WHAT THE TASK ASKS: Scan the entries for lines with the word "curve", then copy those lines.

========================================

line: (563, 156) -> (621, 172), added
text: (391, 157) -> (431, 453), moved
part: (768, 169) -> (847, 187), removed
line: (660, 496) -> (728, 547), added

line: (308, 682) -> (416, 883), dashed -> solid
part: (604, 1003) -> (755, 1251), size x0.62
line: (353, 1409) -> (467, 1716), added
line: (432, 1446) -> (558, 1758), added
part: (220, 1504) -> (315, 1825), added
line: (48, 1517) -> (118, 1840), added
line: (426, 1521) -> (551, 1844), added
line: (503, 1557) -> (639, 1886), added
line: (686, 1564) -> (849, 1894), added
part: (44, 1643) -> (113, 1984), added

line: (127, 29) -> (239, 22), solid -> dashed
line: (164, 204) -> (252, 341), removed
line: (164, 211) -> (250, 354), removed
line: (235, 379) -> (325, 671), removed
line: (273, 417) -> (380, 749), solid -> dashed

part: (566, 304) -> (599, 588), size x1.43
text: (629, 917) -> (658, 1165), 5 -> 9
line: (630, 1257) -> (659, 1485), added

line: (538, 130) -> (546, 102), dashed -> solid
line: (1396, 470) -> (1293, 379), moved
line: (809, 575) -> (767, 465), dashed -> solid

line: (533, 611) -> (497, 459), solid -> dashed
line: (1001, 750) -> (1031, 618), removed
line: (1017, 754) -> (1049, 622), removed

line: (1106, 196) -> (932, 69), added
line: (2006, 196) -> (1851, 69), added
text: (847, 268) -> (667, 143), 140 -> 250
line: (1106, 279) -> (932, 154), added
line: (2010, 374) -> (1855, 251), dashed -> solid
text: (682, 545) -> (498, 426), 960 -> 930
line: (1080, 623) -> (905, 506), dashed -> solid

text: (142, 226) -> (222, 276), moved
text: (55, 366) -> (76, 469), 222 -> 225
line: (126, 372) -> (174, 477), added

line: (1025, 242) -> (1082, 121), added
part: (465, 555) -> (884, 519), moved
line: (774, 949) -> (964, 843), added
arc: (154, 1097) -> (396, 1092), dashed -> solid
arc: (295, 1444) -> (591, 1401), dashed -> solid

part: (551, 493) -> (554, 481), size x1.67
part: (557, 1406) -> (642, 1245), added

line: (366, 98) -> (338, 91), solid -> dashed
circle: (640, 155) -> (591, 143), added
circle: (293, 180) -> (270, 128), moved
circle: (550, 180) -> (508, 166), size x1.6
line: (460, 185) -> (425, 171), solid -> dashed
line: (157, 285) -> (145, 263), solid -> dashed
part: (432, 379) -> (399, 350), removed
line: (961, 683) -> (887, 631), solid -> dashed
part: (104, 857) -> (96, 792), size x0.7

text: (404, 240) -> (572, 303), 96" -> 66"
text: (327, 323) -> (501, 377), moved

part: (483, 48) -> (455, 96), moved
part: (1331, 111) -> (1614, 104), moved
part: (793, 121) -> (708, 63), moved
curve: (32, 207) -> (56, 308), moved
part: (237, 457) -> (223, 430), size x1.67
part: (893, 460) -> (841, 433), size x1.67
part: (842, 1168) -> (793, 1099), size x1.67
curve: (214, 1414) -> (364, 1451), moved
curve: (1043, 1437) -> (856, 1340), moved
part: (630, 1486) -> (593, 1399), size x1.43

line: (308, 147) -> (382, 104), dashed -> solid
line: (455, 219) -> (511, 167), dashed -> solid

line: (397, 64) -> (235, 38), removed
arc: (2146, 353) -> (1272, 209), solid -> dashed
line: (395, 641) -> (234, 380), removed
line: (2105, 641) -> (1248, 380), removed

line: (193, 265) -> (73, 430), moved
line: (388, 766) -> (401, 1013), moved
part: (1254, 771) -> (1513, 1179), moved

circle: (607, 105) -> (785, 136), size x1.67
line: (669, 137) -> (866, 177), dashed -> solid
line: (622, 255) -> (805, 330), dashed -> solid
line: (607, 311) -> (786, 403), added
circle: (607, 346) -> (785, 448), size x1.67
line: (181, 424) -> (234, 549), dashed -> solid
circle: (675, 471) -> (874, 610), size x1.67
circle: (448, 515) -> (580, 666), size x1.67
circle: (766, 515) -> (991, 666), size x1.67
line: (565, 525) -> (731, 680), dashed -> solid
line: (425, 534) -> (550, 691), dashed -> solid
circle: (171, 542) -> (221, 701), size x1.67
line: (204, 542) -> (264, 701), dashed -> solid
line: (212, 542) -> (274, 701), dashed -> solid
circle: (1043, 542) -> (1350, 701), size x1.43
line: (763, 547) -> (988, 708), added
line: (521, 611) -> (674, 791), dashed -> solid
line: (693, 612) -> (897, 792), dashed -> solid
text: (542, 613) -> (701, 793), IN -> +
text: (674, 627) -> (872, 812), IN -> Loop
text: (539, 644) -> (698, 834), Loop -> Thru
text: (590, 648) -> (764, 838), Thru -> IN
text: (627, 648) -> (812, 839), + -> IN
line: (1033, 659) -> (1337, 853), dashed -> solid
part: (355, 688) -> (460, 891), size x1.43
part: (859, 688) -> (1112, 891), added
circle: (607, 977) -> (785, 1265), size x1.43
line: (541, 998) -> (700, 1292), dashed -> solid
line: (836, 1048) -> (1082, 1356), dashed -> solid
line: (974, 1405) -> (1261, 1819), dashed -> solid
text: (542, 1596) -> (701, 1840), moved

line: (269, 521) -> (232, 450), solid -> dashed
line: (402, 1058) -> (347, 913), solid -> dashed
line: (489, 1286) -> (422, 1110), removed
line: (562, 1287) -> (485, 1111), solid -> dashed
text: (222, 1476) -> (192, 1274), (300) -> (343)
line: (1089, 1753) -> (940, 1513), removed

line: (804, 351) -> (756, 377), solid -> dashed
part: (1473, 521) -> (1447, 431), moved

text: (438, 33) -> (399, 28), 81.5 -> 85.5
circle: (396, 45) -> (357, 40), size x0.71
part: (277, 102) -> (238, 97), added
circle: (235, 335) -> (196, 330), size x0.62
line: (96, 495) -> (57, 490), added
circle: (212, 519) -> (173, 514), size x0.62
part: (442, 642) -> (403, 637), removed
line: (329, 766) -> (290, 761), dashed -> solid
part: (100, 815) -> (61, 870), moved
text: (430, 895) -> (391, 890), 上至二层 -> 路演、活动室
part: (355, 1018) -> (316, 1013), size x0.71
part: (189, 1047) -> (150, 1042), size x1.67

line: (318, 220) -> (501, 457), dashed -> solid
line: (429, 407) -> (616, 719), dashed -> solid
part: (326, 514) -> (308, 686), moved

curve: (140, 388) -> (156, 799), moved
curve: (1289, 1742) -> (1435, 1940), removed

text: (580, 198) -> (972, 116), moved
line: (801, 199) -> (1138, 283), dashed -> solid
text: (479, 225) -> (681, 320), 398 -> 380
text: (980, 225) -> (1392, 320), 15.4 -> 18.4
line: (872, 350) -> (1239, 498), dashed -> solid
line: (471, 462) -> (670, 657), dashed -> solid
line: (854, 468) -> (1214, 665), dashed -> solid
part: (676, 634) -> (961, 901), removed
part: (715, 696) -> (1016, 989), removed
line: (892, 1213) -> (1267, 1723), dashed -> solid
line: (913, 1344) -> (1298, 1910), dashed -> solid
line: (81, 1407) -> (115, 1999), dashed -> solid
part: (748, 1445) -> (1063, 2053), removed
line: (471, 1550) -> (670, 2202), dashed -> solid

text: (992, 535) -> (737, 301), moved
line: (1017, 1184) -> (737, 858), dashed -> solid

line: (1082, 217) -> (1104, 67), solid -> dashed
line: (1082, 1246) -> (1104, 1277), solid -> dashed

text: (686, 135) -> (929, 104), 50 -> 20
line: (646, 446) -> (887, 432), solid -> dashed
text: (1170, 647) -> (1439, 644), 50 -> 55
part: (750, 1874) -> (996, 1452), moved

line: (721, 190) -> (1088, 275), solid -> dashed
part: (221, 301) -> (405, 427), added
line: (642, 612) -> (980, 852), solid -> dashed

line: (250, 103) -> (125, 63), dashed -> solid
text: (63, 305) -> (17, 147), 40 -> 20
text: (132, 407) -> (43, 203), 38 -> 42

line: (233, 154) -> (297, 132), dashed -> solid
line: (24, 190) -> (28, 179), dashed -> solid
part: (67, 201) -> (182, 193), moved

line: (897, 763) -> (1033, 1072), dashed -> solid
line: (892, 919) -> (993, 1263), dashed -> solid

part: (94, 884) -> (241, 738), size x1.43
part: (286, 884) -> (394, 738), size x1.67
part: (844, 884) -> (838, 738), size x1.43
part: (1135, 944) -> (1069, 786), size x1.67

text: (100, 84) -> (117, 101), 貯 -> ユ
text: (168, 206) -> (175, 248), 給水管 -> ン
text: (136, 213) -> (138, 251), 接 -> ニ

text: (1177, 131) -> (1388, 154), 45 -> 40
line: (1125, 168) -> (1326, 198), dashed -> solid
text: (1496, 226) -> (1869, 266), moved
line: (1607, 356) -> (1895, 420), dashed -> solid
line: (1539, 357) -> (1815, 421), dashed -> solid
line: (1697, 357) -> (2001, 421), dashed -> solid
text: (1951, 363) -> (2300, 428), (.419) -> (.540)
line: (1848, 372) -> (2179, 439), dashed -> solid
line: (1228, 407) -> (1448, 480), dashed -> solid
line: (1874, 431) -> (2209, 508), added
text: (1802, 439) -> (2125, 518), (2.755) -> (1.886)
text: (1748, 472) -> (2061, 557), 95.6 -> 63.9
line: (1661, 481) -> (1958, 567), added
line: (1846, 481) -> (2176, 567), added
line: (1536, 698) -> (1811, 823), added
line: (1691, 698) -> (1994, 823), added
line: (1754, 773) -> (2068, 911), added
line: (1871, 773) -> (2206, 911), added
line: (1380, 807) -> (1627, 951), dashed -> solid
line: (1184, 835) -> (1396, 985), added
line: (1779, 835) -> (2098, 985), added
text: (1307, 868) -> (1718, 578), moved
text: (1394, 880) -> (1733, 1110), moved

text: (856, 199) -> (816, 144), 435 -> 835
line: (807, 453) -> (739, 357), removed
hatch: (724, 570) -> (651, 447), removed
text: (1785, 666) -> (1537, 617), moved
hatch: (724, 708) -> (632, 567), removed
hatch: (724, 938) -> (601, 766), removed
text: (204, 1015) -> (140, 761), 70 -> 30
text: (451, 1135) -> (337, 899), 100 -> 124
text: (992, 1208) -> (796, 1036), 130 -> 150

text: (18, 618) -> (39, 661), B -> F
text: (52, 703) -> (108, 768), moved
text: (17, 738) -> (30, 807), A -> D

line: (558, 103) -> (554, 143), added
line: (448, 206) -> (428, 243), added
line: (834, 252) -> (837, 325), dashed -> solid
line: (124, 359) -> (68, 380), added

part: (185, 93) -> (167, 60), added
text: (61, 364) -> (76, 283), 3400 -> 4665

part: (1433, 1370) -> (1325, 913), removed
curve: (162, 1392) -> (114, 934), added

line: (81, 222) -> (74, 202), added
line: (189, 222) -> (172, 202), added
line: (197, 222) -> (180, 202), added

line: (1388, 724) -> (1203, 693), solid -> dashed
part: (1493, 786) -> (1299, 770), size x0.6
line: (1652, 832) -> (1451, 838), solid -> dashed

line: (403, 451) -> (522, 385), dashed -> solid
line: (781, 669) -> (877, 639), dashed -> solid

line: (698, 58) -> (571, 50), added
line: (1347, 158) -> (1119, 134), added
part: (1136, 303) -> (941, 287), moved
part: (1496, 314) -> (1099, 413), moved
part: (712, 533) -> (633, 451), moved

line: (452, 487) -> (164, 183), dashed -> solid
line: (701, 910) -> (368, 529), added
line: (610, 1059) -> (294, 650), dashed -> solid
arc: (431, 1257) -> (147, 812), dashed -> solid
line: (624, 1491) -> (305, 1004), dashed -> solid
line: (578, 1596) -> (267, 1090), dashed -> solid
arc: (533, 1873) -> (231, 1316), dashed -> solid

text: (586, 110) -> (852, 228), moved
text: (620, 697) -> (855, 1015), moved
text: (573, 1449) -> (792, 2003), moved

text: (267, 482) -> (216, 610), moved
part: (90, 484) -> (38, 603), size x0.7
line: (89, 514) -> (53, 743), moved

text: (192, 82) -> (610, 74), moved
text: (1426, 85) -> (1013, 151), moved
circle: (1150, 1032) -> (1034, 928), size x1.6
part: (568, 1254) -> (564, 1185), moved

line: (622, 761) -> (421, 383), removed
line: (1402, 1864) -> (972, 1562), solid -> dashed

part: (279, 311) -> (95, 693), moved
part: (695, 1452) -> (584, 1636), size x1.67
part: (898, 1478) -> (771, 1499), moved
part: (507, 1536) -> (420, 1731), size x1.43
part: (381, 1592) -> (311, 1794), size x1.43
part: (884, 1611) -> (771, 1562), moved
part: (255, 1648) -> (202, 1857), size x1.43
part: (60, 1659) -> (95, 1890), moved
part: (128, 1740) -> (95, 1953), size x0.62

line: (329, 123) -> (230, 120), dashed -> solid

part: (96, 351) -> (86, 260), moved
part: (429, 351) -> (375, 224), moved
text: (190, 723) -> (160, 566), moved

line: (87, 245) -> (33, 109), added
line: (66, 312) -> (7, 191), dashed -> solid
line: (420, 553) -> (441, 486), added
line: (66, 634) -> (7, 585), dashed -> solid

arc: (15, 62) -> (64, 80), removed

========================================

OUTPUT OF THE EXERCISE:
curve: (32, 207) -> (56, 308), moved
curve: (214, 1414) -> (364, 1451), moved
curve: (1043, 1437) -> (856, 1340), moved
curve: (140, 388) -> (156, 799), moved
curve: (1289, 1742) -> (1435, 1940), removed
curve: (162, 1392) -> (114, 934), added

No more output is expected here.